**Task prompt:** Which lines in the records below contain the word "bottom"? Report each of them.

**Extracted information:**

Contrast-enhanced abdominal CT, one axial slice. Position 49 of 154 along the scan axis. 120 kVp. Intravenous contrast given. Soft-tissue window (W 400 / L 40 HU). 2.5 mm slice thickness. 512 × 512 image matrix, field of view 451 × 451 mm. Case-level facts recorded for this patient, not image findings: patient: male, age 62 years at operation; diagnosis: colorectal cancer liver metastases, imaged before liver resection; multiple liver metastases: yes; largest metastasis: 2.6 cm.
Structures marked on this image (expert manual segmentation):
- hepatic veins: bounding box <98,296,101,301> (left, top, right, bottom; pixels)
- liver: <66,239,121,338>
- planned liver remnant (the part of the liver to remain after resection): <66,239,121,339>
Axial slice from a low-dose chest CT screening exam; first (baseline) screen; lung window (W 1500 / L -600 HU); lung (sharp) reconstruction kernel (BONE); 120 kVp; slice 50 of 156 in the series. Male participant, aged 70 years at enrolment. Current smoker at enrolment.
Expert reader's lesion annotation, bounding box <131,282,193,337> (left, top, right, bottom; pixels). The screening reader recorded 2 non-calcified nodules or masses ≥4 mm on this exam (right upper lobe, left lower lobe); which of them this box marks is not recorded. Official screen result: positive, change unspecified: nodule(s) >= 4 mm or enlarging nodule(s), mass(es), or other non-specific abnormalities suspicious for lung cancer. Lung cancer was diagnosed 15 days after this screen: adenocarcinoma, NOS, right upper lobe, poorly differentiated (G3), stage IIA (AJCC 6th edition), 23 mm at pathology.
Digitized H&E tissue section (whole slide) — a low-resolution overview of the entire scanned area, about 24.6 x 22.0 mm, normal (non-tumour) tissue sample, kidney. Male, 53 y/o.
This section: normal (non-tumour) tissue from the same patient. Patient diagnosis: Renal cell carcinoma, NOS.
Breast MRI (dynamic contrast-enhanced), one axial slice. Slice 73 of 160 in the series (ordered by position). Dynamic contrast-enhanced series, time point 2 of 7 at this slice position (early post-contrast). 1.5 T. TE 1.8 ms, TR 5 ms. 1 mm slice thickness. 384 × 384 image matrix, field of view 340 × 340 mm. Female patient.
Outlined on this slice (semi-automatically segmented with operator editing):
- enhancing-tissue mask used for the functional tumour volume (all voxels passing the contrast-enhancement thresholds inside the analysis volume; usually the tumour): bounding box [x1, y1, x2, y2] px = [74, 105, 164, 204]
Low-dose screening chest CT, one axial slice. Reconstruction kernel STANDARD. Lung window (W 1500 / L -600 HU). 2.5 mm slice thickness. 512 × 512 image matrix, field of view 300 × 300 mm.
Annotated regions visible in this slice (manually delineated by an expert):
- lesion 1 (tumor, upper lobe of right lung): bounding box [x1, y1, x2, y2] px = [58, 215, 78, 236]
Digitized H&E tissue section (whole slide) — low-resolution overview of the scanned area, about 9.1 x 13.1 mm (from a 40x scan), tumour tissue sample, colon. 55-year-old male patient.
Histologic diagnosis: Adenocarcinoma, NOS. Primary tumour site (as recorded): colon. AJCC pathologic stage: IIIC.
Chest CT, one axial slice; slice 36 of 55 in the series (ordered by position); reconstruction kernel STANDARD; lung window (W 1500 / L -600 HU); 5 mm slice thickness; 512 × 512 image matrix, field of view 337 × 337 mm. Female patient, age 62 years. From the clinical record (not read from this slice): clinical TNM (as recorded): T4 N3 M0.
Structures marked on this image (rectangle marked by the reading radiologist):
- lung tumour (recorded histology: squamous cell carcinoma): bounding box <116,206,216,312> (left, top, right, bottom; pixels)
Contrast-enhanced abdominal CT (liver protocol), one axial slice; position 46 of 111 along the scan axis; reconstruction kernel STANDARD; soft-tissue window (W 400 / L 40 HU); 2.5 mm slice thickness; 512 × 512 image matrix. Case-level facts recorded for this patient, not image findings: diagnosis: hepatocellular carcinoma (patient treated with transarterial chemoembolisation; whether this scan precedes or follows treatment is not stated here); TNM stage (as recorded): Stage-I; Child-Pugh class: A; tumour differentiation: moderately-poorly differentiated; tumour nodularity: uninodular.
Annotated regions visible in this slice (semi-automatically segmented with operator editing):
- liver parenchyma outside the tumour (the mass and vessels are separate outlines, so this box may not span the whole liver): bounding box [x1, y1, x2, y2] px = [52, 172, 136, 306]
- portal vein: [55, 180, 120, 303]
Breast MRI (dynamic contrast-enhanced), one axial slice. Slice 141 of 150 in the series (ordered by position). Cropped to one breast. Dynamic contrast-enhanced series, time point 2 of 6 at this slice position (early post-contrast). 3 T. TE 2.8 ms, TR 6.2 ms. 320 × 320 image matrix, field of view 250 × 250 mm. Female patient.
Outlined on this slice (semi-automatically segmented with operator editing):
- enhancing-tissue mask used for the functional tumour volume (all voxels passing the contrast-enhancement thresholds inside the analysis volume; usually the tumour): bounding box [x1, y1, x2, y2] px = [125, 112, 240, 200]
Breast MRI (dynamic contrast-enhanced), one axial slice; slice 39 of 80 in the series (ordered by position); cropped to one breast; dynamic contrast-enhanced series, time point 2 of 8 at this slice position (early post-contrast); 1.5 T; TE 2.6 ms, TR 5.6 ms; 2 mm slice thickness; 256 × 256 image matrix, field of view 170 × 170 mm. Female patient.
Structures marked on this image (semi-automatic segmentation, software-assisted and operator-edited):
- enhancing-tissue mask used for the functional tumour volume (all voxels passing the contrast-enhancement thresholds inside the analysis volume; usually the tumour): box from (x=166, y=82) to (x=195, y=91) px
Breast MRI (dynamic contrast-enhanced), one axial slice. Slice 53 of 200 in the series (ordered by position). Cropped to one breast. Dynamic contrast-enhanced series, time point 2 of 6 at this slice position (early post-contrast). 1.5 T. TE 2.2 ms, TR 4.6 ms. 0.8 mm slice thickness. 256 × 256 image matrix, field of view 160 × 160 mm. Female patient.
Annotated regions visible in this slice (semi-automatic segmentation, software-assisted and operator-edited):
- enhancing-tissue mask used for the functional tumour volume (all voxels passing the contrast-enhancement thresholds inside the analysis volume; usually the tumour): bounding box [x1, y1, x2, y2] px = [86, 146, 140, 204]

**The completed task:**
- hepatic veins: bounding box <98,296,101,301> (left, top, right, bottom; pixels)
Expert reader's lesion annotation, bounding box <131,282,193,337> (left, top, right, bottom; pixels). The screening reader recorded 2 non-calcified nodules or masses ≥4 mm on this exam (right upper lobe, left lower lobe); which of them this box marks is not recorded. Official screen result: positive, change unspecified: nodule(s) >= 4 mm or enlarging nodule(s), mass(es), or other non-specific abnormalities suspicious for lung cancer. Lung cancer was diagnosed 15 days after this screen: adenocarcinoma, NOS, right upper lobe, poorly differentiated (G3), stage IIA (AJCC 6th edition), 23 mm at pathology.
- lung tumour (recorded histology: squamous cell carcinoma): bounding box <116,206,216,312> (left, top, right, bottom; pixels)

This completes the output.